··· Recorded data ···

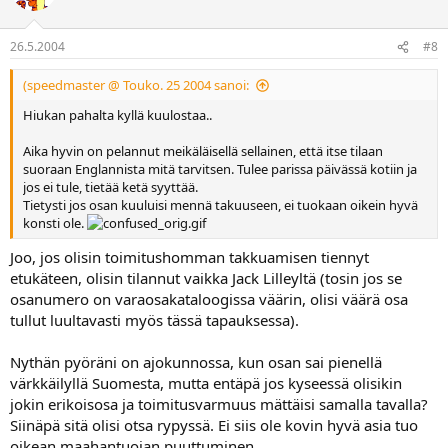
26.5.2004
#8
(speedmaster @ Touko. 25 2004 sanoi:
Hiukan pahalta kyllä kuulostaa..
Aika hyvin on pelannut meikäläisellä sellainen, että itse tilaan
suoraan Englannista mitä tarvitsen. Tulee parissa päivässä kotiin ja
jos ei tule, tietää ketä syyttää.
Tietysti jos osan kuuluisi mennä takuuseen, ei tuokaan oikein hyvä
konsti ole.
Joo, jos olisin toimitushomman takkuamisen tiennyt
etukäteen, olisin tilannut vaikka Jack Lilleyltä (tosin jos se
osanumero on varaosakataloogissa väärin, olisi väärä osa
tullut luultavasti myös tässä tapauksessa).
Nythän pyöräni on ajokunnossa, kun osan sai pienellä
värkkäilyllä Suomesta, mutta entäpä jos kyseessä olisikin
jokin erikoisosa ja toimitusvarmuus mättäisi samalla tavalla?
Siinäpä sitä olisi otsa rypyssä. Ei siis ole kovin hyvä asia tuo
oikean maahantuojan puuttuminen.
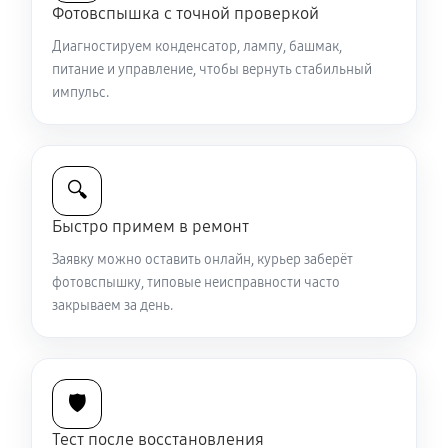
Фотовспышка с точной проверкой
Диагностируем конденсатор, лампу, башмак,
питание и управление, чтобы вернуть стабильный
импульс.
🔍
Быстро примем в ремонт
Заявку можно оставить онлайн, курьер заберёт
фотовспышку, типовые неисправности часто
закрываем за день.
🛡️
Тест после восстановления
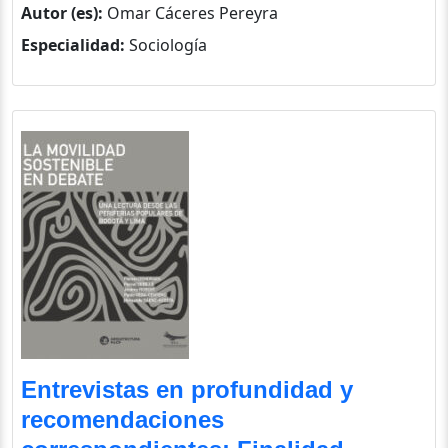
Autor (es):
Omar Cáceres Pereyra
Especialidad:
Sociología
Entrevistas en profundidad y
recomendaciones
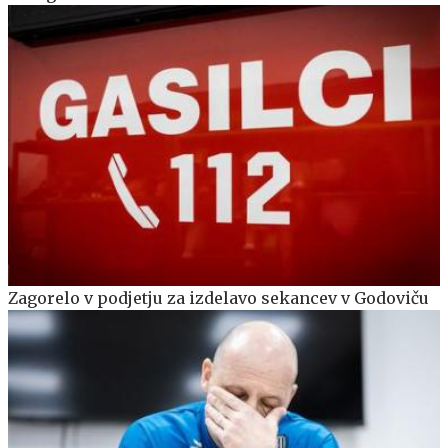
Zagorelo v podjetju za izdelavo sekancev v Godoviču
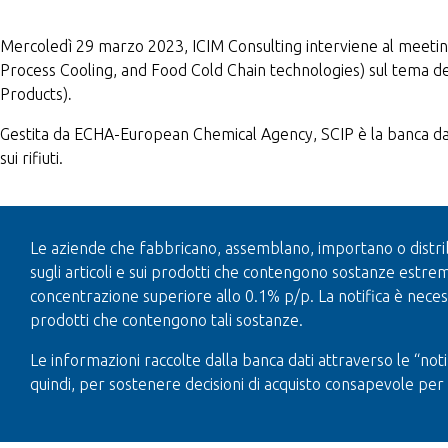
Mercoledì 29 marzo 2023, ICIM Consulting interviene al meeting
Process Cooling, and Food Cold Chain technologies) sul tema d
Products)
.
Gestita da ECHA-European Chemical Agency, SCIP è la banca dati s
sui rifiuti.
Le aziende che fabbricano, assemblano, importano o distribu
sugli articoli e sui prodotti che contengono sostanze est
concentrazione superiore allo 0.1% p/p. La notifica è necessa
prodotti che contengono tali sostanze.
Le informazioni raccolte dalla banca dati attraverso le “n
quindi, per sostenere decisioni di acquisto consapevole per g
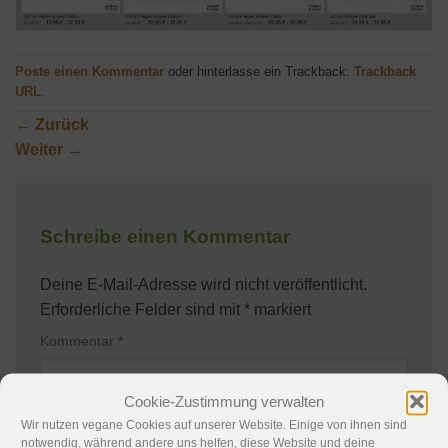
Poste einen Kommentar
oder hinterlasse ein Trackback:
Trackback
URL
.
←
Zurück
Weiter
→
Schreibe einen Kommentar
Deine E-Mail-Adresse wird nicht veröffentlicht.
Erforderliche Felder sind mit
*
markiert
Kommentar
*
Cookie-Zustimmung verwalten
Wir nutzen vegane Cookies auf unserer Website. Einige von ihnen sind
notwendig, während andere uns helfen, diese Website und deine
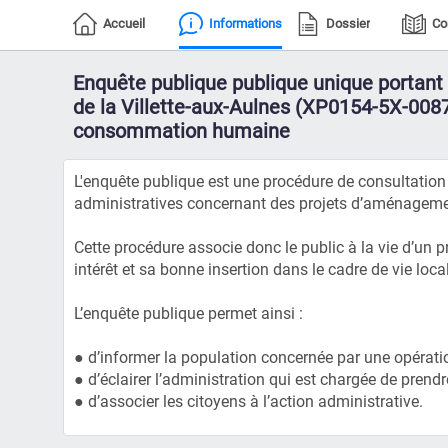
Accueil
Informations
Dossier
Co
Enquête publique publique unique portant 
de la Villette-aux-Aulnes (XP0154-5X-0087)
consommation humaine
L'enquête publique est une procédure de consultation d
administratives concernant des projets d’aménagement
Cette procédure associe donc le public à la vie d’un 
intérêt et sa bonne insertion dans le cadre de vie local
L’enquête publique permet ainsi :
● d’informer la population concernée par une opération
● d’éclairer l’administration qui est chargée de prendr
● d’associer les citoyens à l’action administrative.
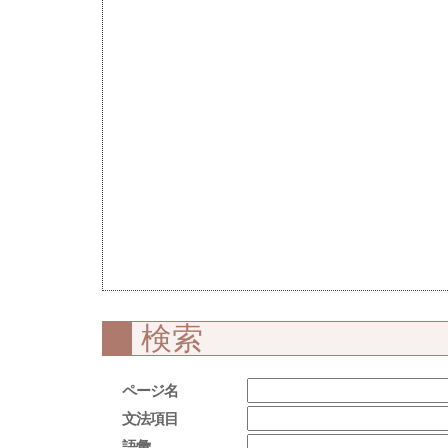
検索
ページ名
文法項目
語彙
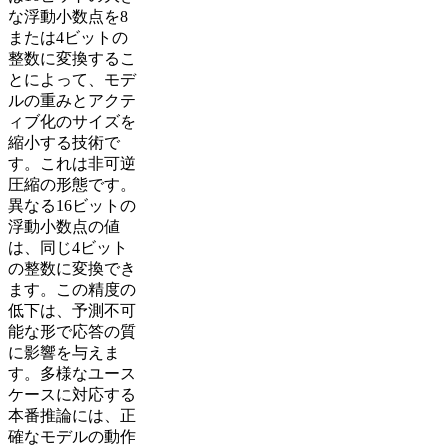
な浮動小数点を8
または4ビットの
整数に変換するこ
とによって、モデ
ルの重みとアクテ
ィブ化のサイズを
縮小する技術で
す。これは非可逆
圧縮の形態です。
異なる16ビットの
浮動小数点の値
は、同じ4ビット
の整数に変換でき
ます。この精度の
低下は、予測不可
能な形で応答の質
に影響を与えま
す。多様なユース
ケースに対応する
本番推論には、正
確なモデルの動作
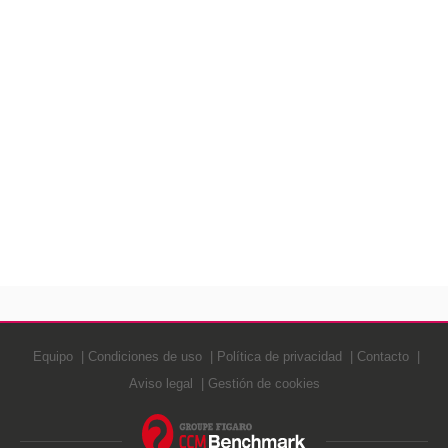
Equipo
Condiciones de uso
Política de privacidad
Contacto
Aviso legal
Gestión de cookies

···

◆ **To do**: Format the data from the start through the line containing "Zagorelo v podjetju" as a JSON list of strings, one per line, with both ends included and blank lines left out. Leave the pictures out of your answer.

◆ **Answer for the task**:
[
  "26.5.2004",
  "#8",
  "(speedmaster @ Touko. 25 2004 sanoi:",
  "Hiukan pahalta kyllä kuulostaa..",
  "Aika hyvin on pelannut meikäläisellä sellainen, että itse tilaan",
  "suoraan Englannista mitä tarvitsen. Tulee parissa päivässä kotiin ja",
  "jos ei tule, tietää ketä syyttää.",
  "Tietysti jos osan kuuluisi mennä takuuseen, ei tuokaan oikein hyvä",
  "konsti ole.",
  "Joo, jos olisin toimitushomman takkuamisen tiennyt",
  "etukäteen, olisin tilannut vaikka Jack Lilleyltä (tosin jos se",
  "osanumero on varaosakataloogissa väärin, olisi väärä osa",
  "tullut luultavasti myös tässä tapauksessa).",
  "Nythän pyöräni on ajokunnossa, kun osan sai pienellä",
  "värkkäilyllä Suomesta, mutta entäpä jos kyseessä olisikin",
  "jokin erikoisosa ja toimitusvarmuus mättäisi samalla tavalla?",
  "Siinäpä sitä olisi otsa rypyssä. Ei siis ole kovin hyvä asia tuo",
  "oikean maahantuojan puuttuminen.",
  "Фотовспышка с точной проверкой",
  "Диагностируем конденсатор, лампу, башмак,",
  "питание и управление, чтобы вернуть стабильный",
  "импульс.",
  "🔍",
  "Быстро примем в ремонт",
  "Заявку можно оставить онлайн, курьер заберёт",
  "фотовспышку, типовые неисправности часто",
  "закрываем за день.",
  "🛡️",
  "Тест после восстановления",
  "Autor (es):",
  "Omar Cáceres Pereyra",
  "Especialidad:",
  "Sociología",
  "Entrevistas en profundidad y",
  "recomendaciones",
  "Zagorelo v podjetju za izdelavo sekancev v Godoviču"
]